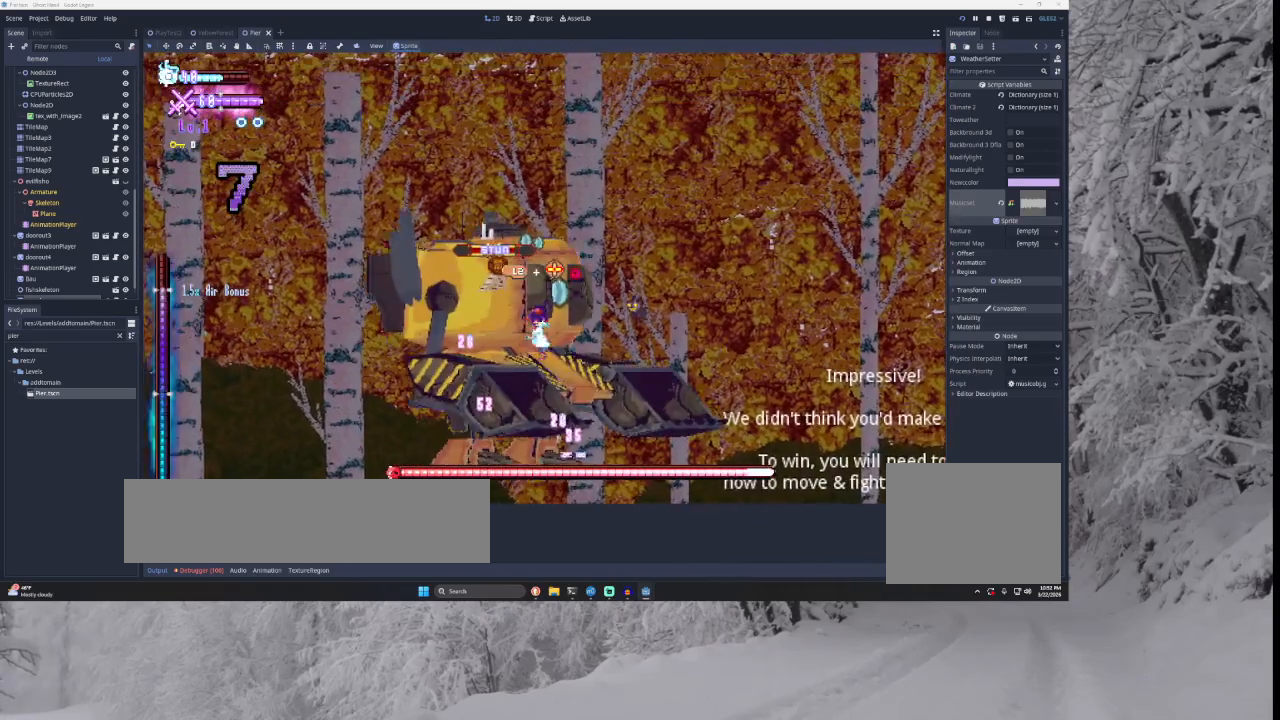
{"buttons": [], "left_stick": "center", "right_stick": "center", "events": [[133, "right_stick", "down"], [233, "left_stick", "down"], [300, "right_stick", "center"], [367, "left_stick", "center"]]}
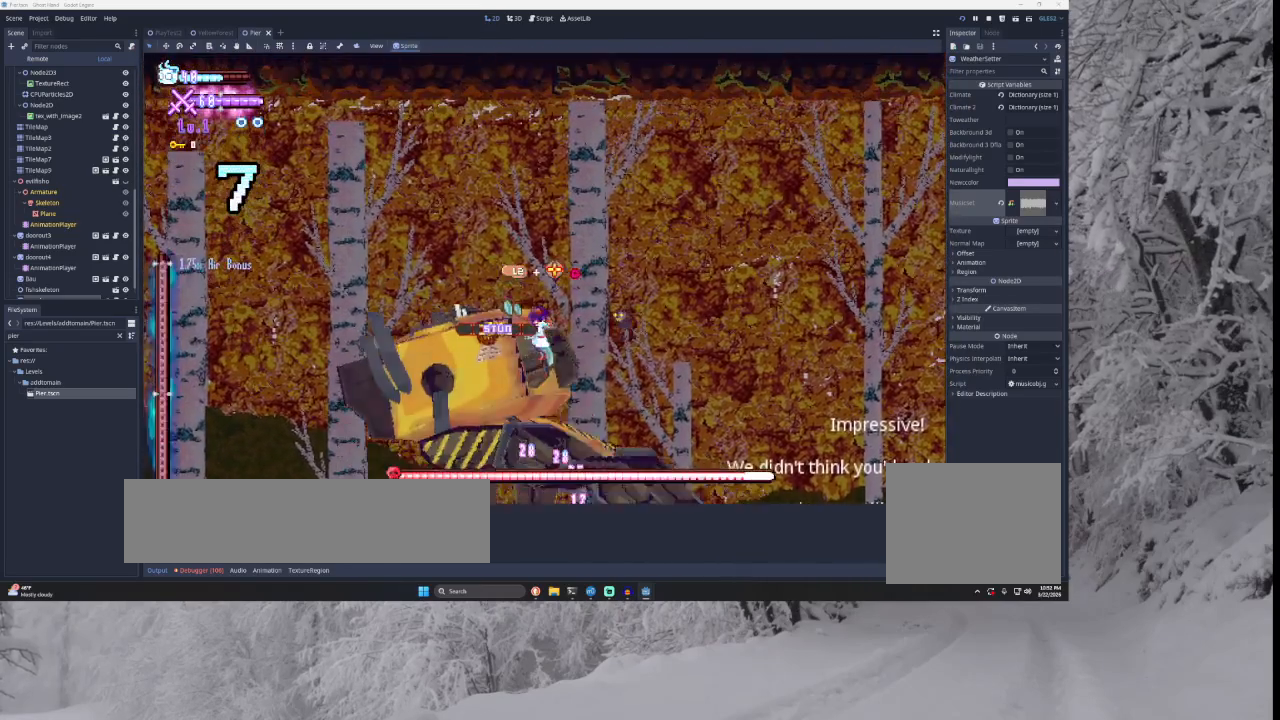
{"buttons": [], "left_stick": "right", "right_stick": "center", "events": [[200, "right_stick", "down"], [267, "left_stick", "down"], [367, "right_stick", "center"], [400, "left_stick", "right"]]}
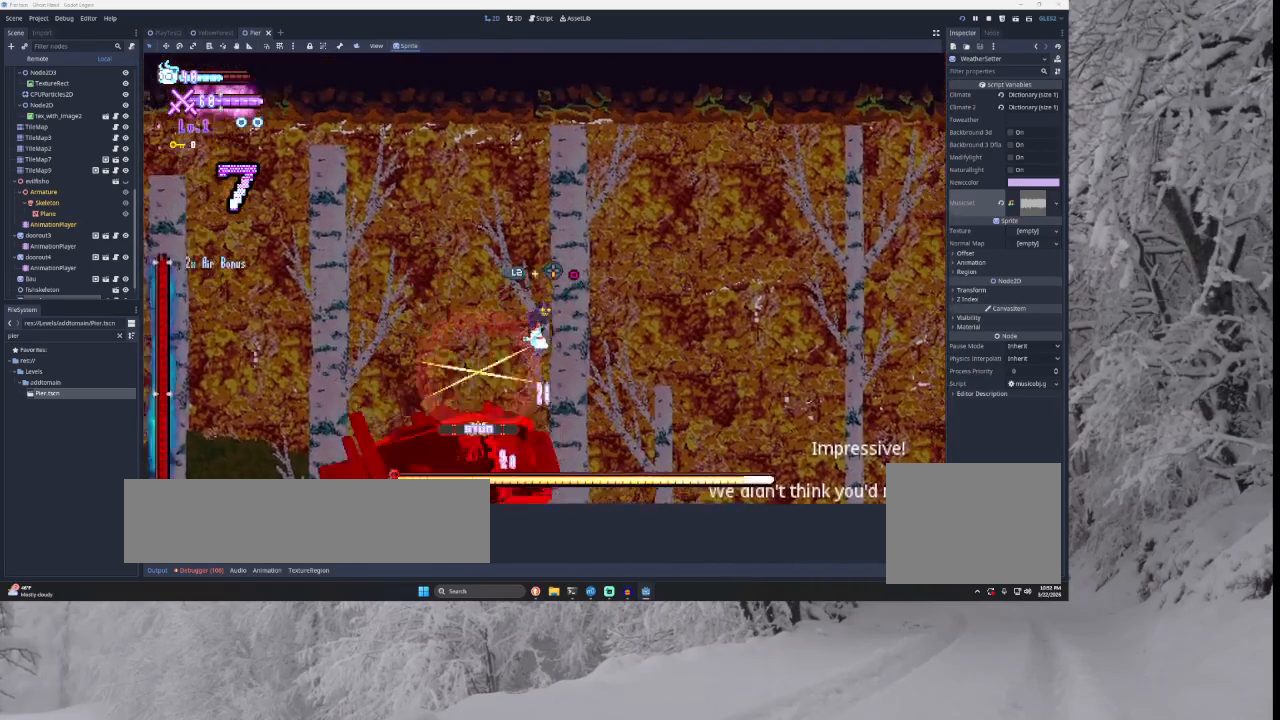
{"buttons": ["L2"], "left_stick": "left", "right_stick": "center", "events": [[100, "left_stick", "center"], [167, "L2", "down"], [167, "left_stick", "left"], [233, "right_stick", "down"], [400, "right_stick", "center"]]}
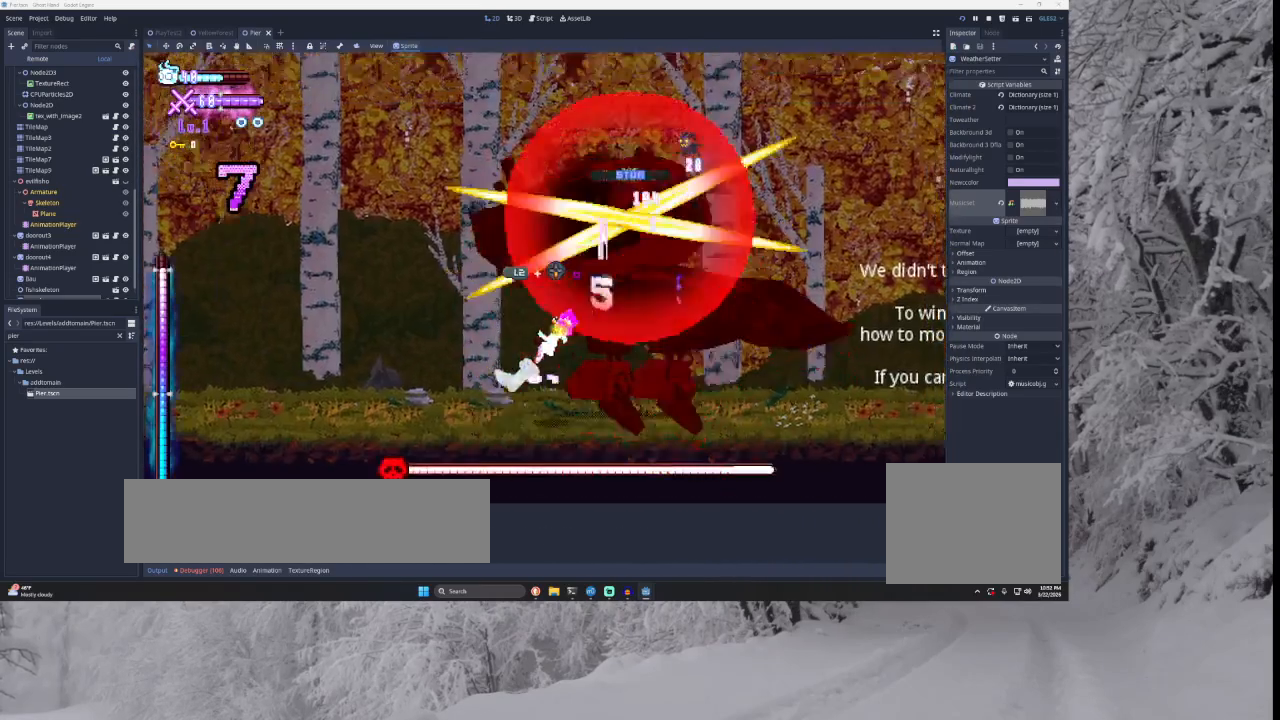
{"buttons": [], "left_stick": "left", "right_stick": "center", "events": [[267, "L2", "up"]]}
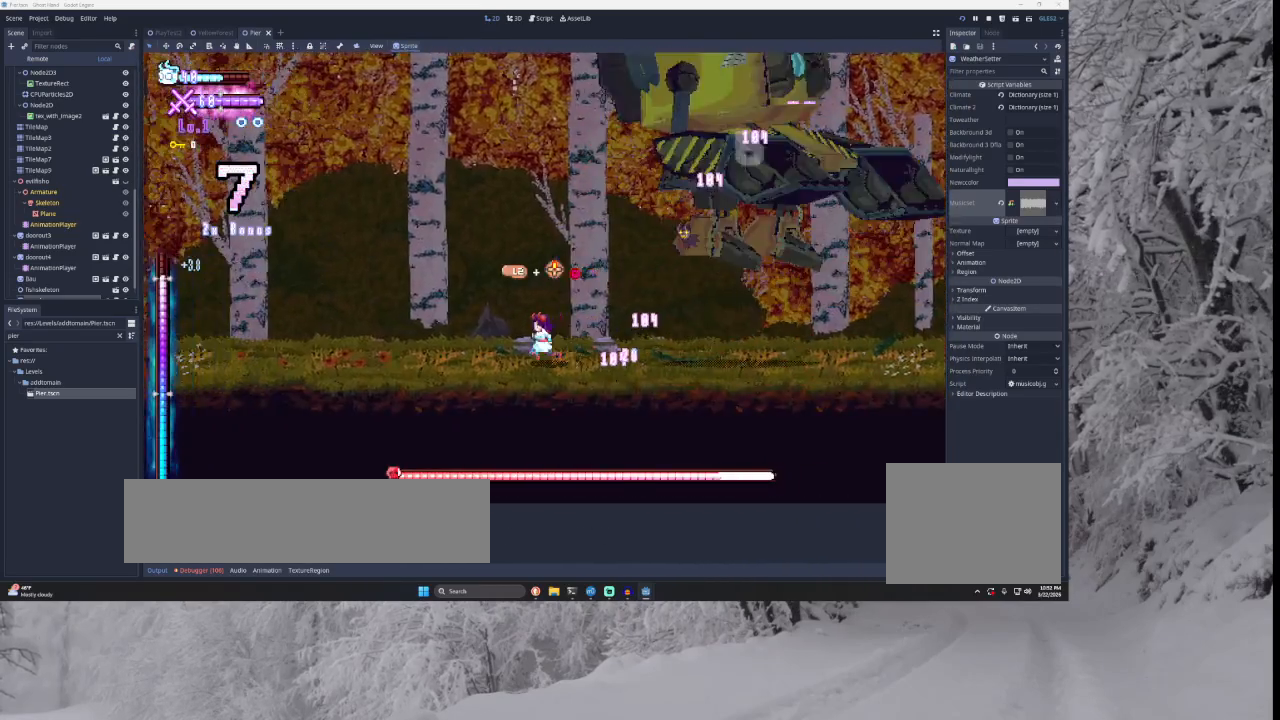
{"buttons": ["TRIANGLE"], "left_stick": "left", "right_stick": "center", "events": [[67, "TRIANGLE", "down"], [100, "left_stick", "right"], [300, "TRIANGLE", "up"], [300, "left_stick", "left"], [433, "TRIANGLE", "down"]]}
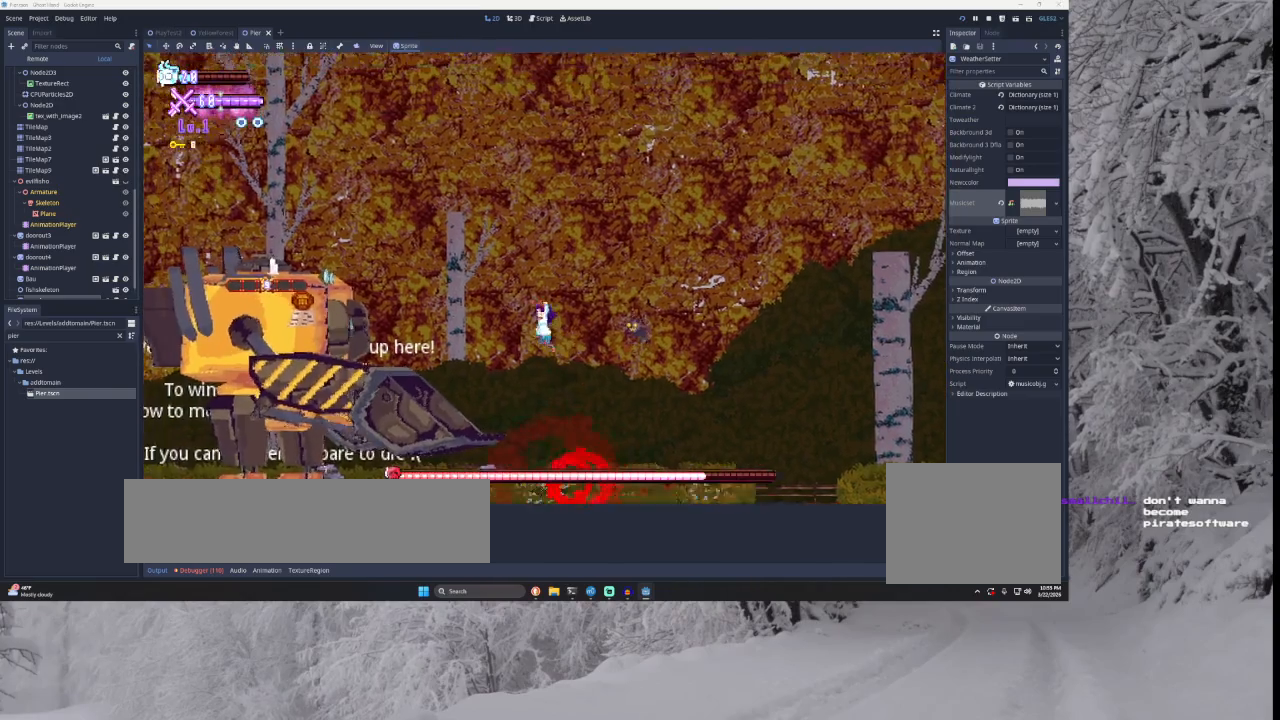
{"buttons": [], "left_stick": "left", "right_stick": "down", "events": [[200, "TRIANGLE", "up"], [333, "left_stick", "center"], [433, "right_stick", "down"], [467, "left_stick", "left"]]}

About this task
Without any of the pictures, reproduce the listing above exactly.

Exercise output
{"buttons": [], "left_stick": "center", "right_stick": "center", "events": [[133, "right_stick", "down"], [233, "left_stick", "down"], [300, "right_stick", "center"], [367, "left_stick", "center"]]}
{"buttons": [], "left_stick": "right", "right_stick": "center", "events": [[200, "right_stick", "down"], [267, "left_stick", "down"], [367, "right_stick", "center"], [400, "left_stick", "right"]]}
{"buttons": ["L2"], "left_stick": "left", "right_stick": "center", "events": [[100, "left_stick", "center"], [167, "L2", "down"], [167, "left_stick", "left"], [233, "right_stick", "down"], [400, "right_stick", "center"]]}
{"buttons": [], "left_stick": "left", "right_stick": "center", "events": [[267, "L2", "up"]]}
{"buttons": ["TRIANGLE"], "left_stick": "left", "right_stick": "center", "events": [[67, "TRIANGLE", "down"], [100, "left_stick", "right"], [300, "TRIANGLE", "up"], [300, "left_stick", "left"], [433, "TRIANGLE", "down"]]}
{"buttons": [], "left_stick": "left", "right_stick": "down", "events": [[200, "TRIANGLE", "up"], [333, "left_stick", "center"], [433, "right_stick", "down"], [467, "left_stick", "left"]]}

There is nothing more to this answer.